▶ Task to carry out
Scan the records below, and wherever a line has the word "dragTo", pull it out.

==== Data listing

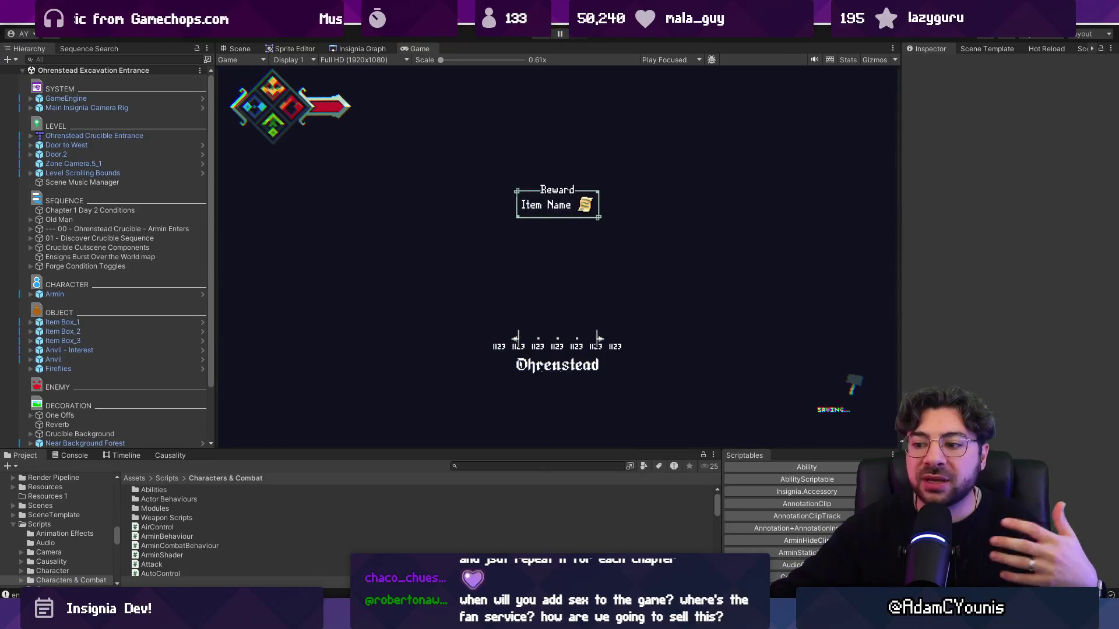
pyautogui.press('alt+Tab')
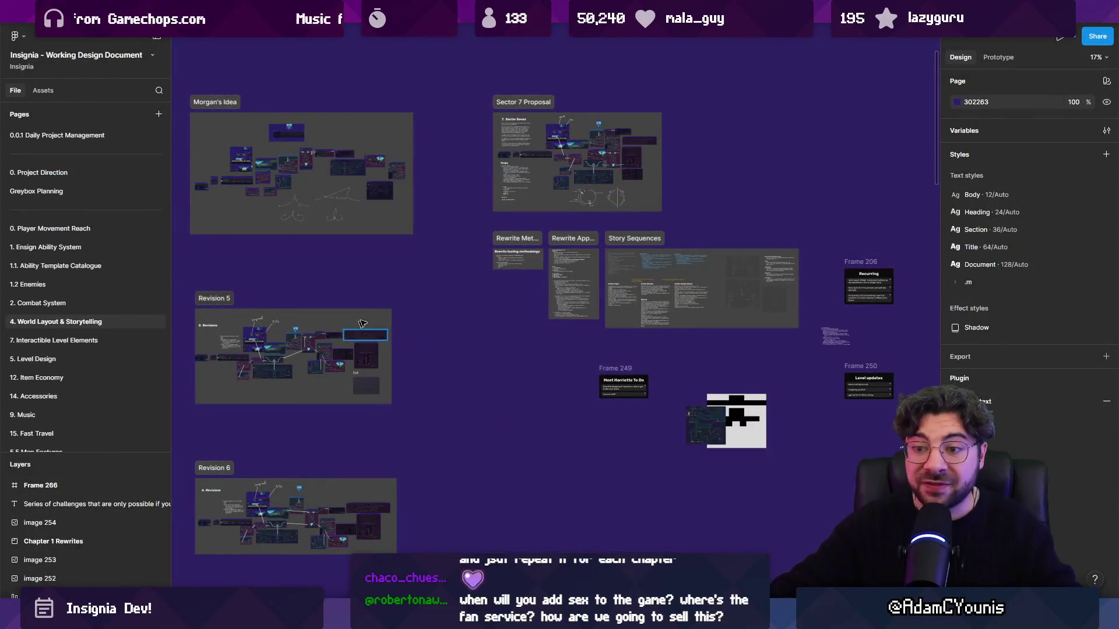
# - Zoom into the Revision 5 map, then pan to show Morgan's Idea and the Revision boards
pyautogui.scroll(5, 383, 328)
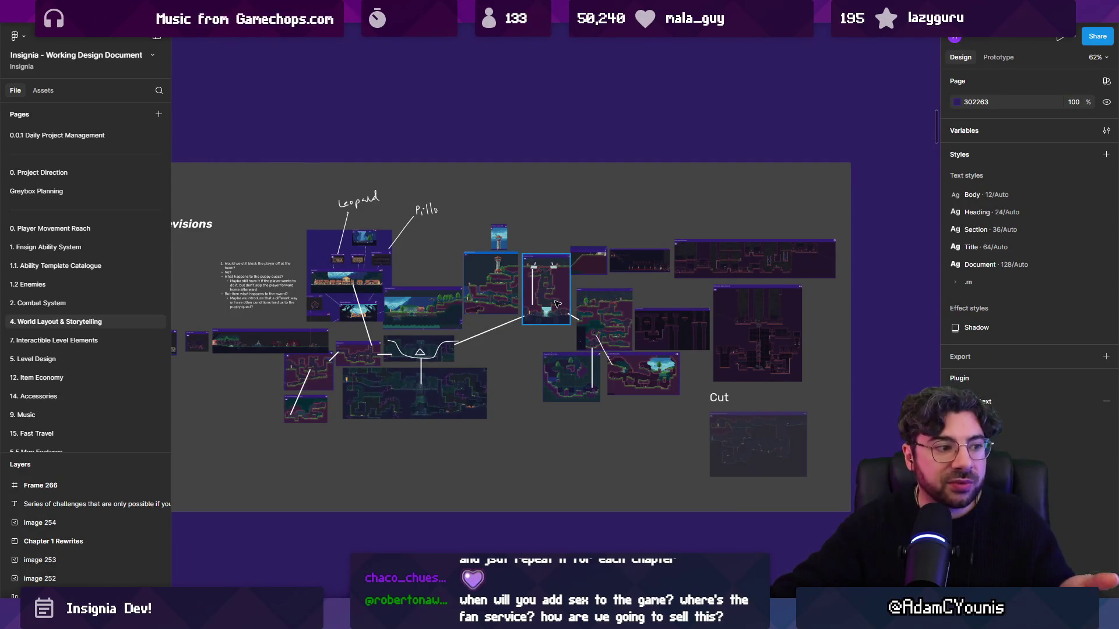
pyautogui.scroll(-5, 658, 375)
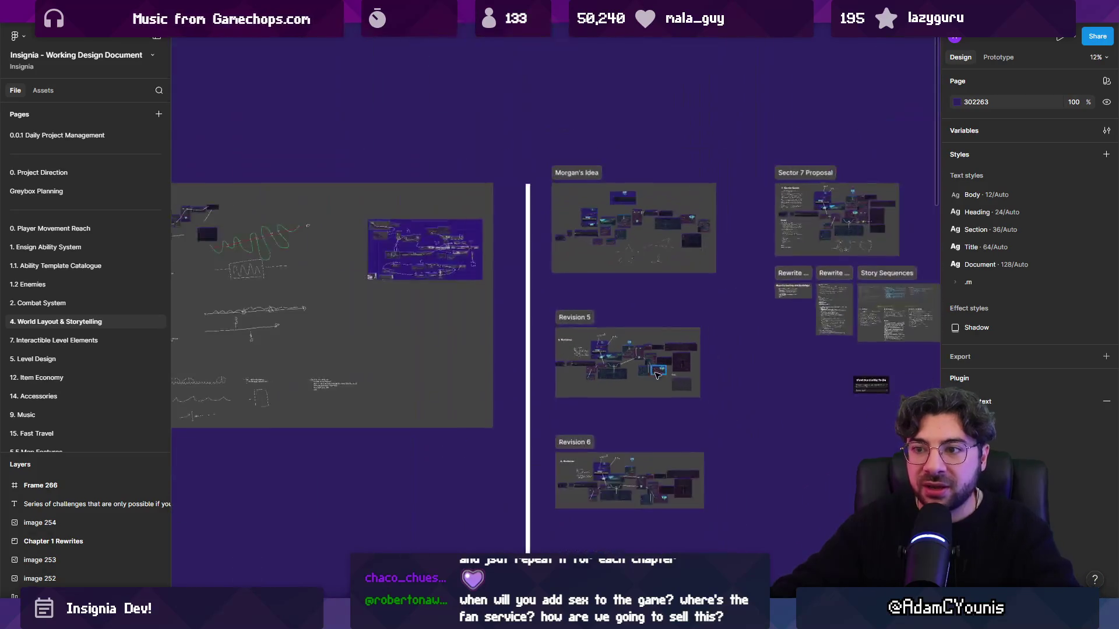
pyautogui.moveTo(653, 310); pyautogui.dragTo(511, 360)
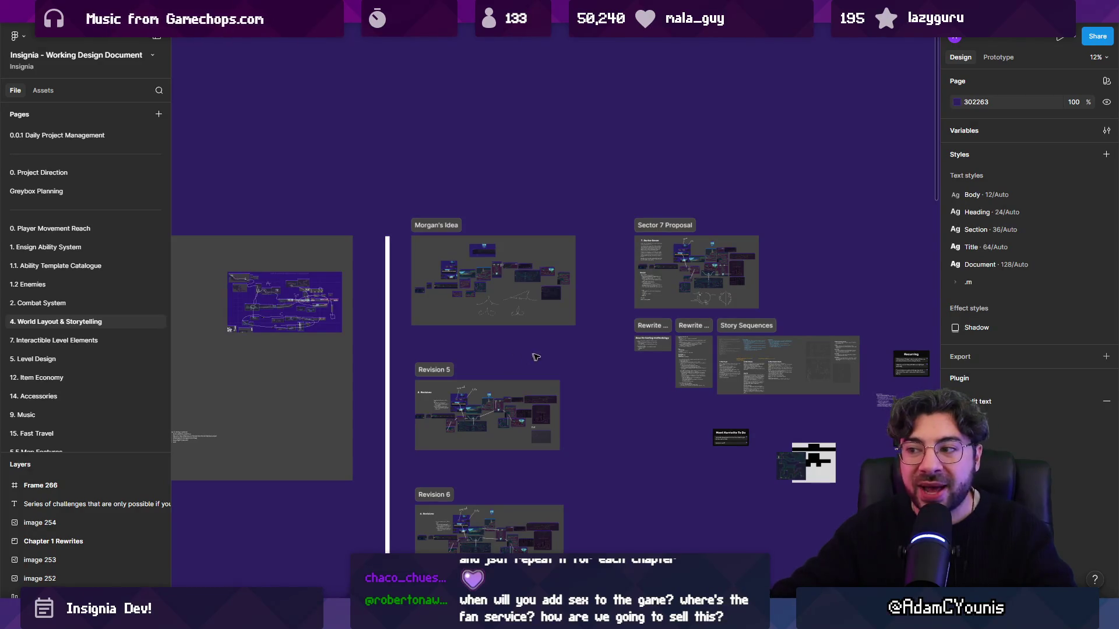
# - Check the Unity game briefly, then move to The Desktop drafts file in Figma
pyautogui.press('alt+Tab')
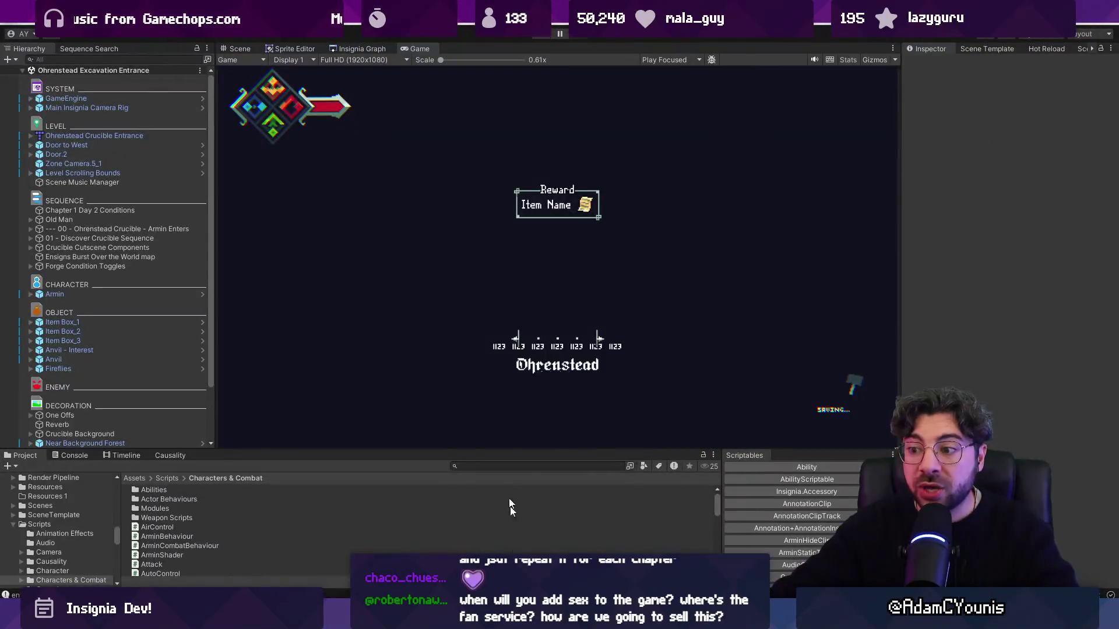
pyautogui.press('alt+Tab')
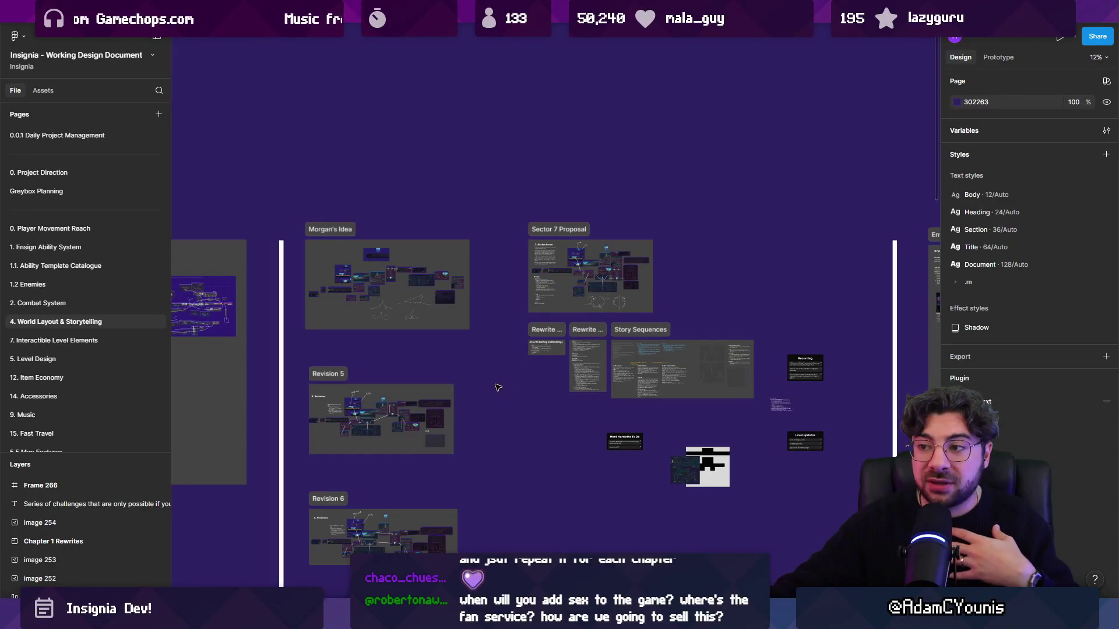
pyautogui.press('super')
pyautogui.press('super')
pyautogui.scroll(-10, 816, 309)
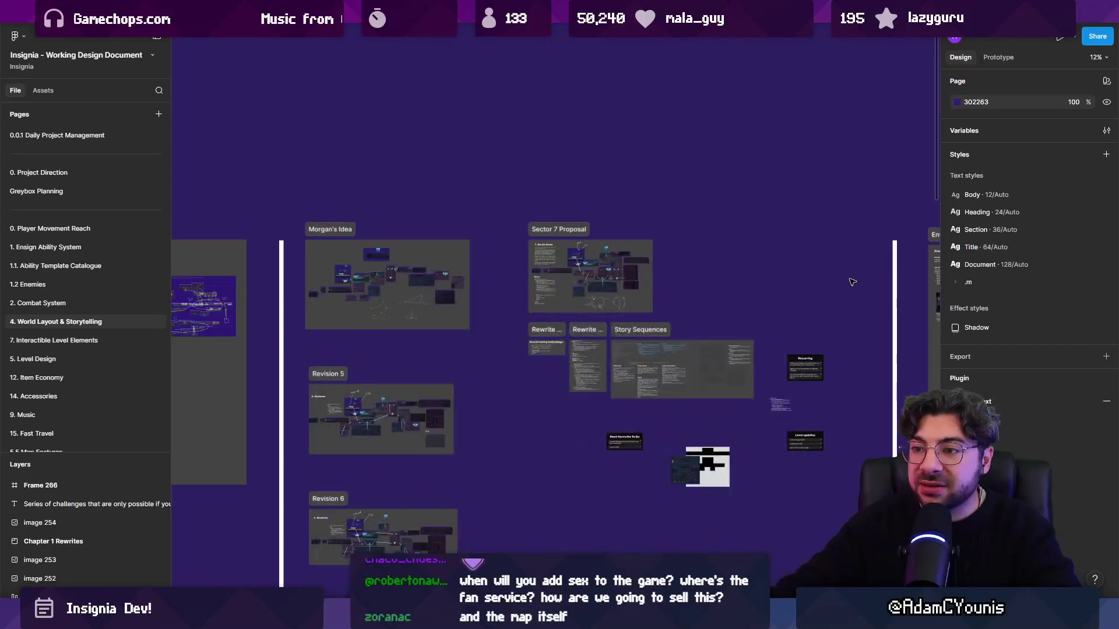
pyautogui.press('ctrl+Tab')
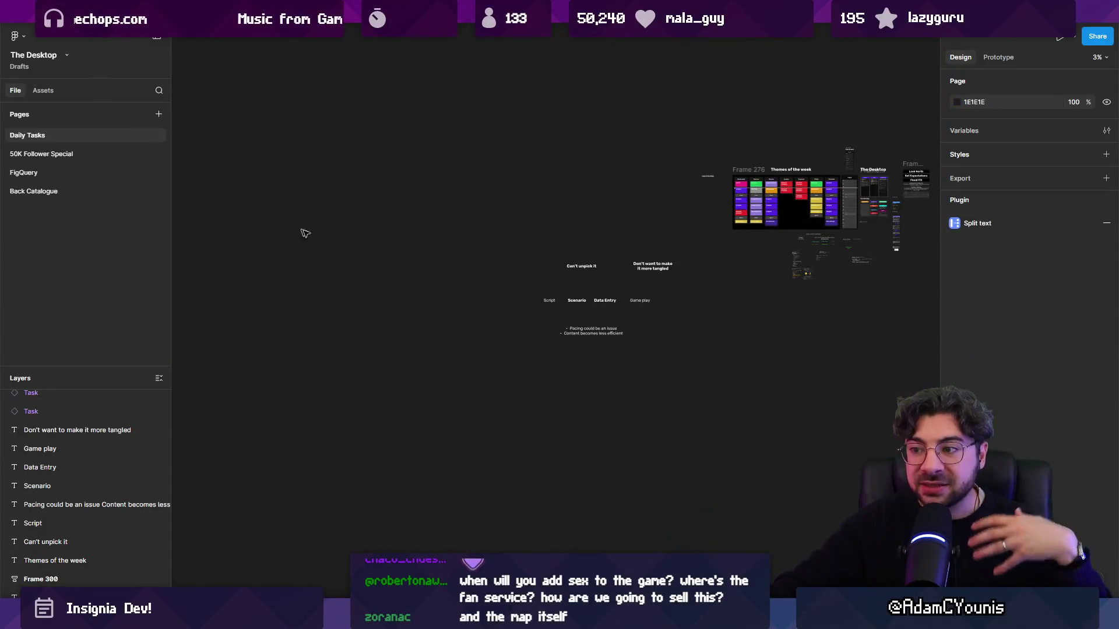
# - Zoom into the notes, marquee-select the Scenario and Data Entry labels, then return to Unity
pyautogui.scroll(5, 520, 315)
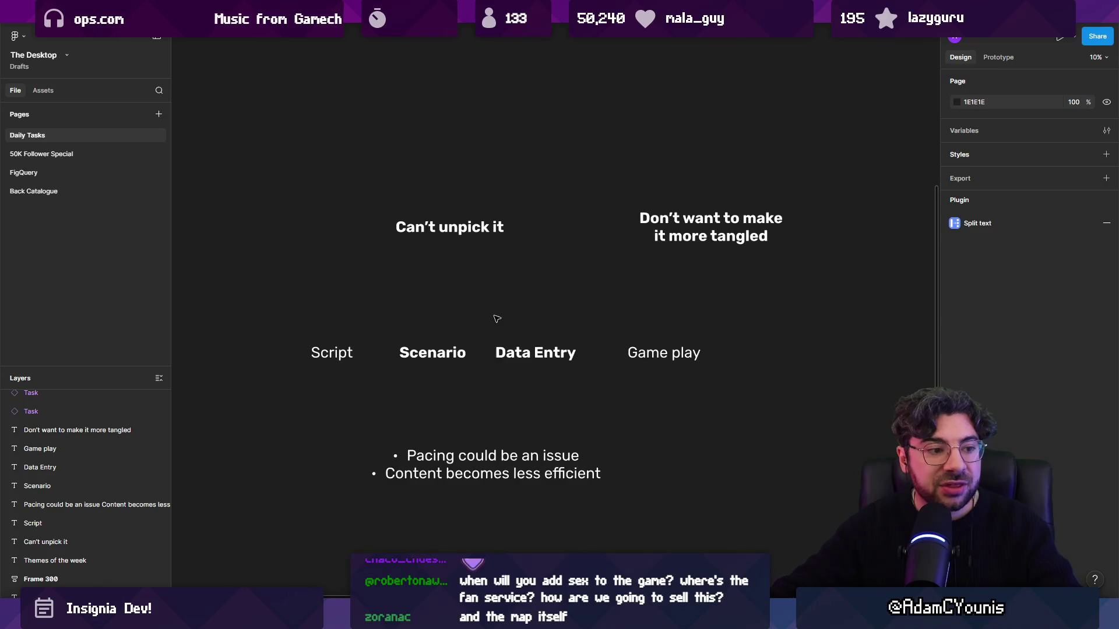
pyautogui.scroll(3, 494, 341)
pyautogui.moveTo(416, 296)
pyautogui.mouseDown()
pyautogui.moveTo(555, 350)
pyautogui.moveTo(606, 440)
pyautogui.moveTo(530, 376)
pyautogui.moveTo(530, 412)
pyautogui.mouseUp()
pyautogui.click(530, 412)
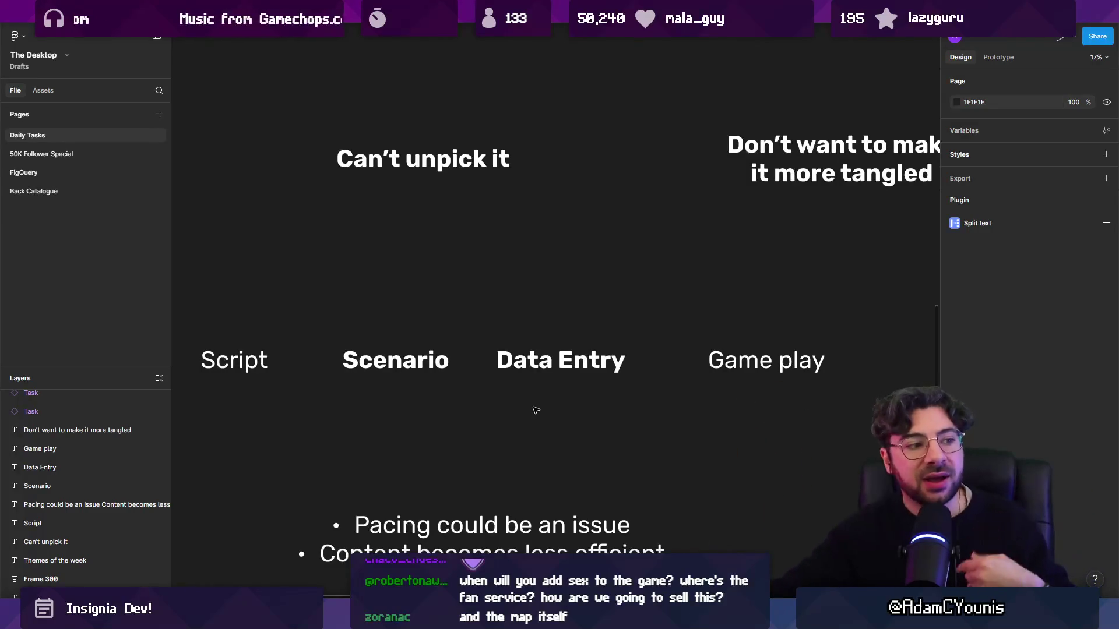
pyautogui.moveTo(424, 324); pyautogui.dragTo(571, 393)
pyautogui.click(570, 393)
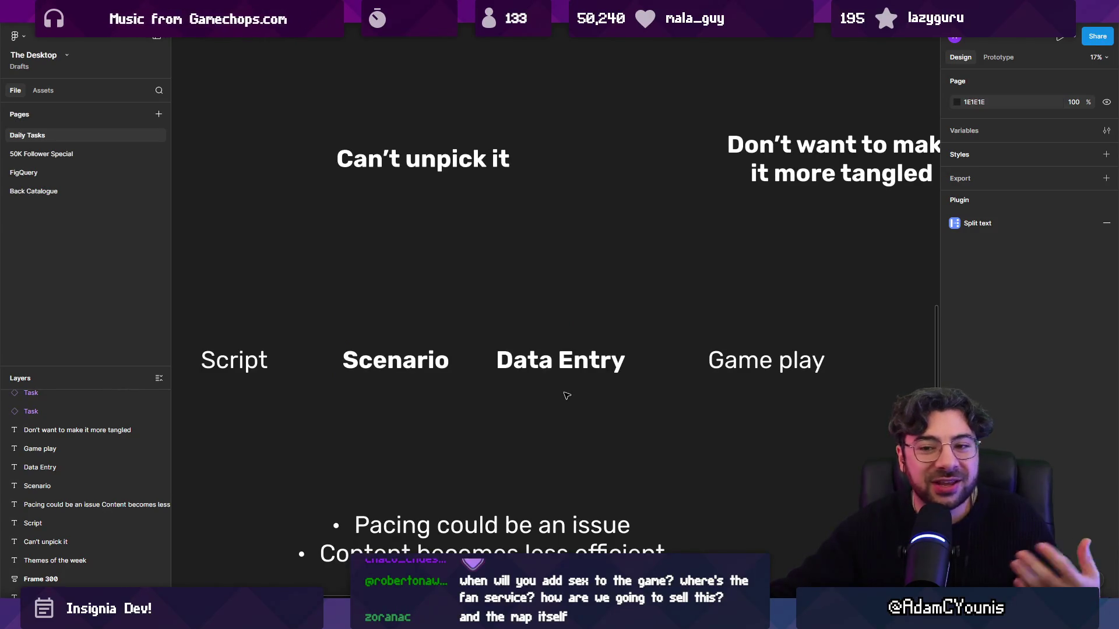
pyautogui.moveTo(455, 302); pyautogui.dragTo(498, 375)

========

▶ Exercise response
pyautogui.moveTo(653, 310); pyautogui.dragTo(511, 360)
pyautogui.moveTo(424, 324); pyautogui.dragTo(571, 393)
pyautogui.moveTo(455, 302); pyautogui.dragTo(498, 375)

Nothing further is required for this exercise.